= PROBLEM TO WORK ON =
Once the line with "https://www.kaggle.com/zynicide/wine-reviews" is found in the data, output it and each following line exactly, up to and including the line with "https://www.kaggle.com/datasnaek/youtube-new", and nothing before or after.

= INPUT MATERIAL =
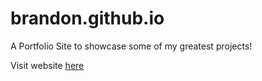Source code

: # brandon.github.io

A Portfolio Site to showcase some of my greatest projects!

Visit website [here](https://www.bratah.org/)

...

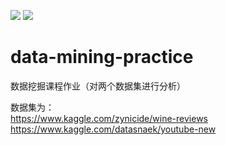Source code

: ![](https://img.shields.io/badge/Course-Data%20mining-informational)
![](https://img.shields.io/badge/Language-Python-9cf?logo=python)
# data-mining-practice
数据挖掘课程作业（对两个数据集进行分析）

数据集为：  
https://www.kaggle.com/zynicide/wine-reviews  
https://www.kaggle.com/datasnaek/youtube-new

= FINISHED EXERCISE =
https://www.kaggle.com/zynicide/wine-reviews  
https://www.kaggle.com/datasnaek/youtube-new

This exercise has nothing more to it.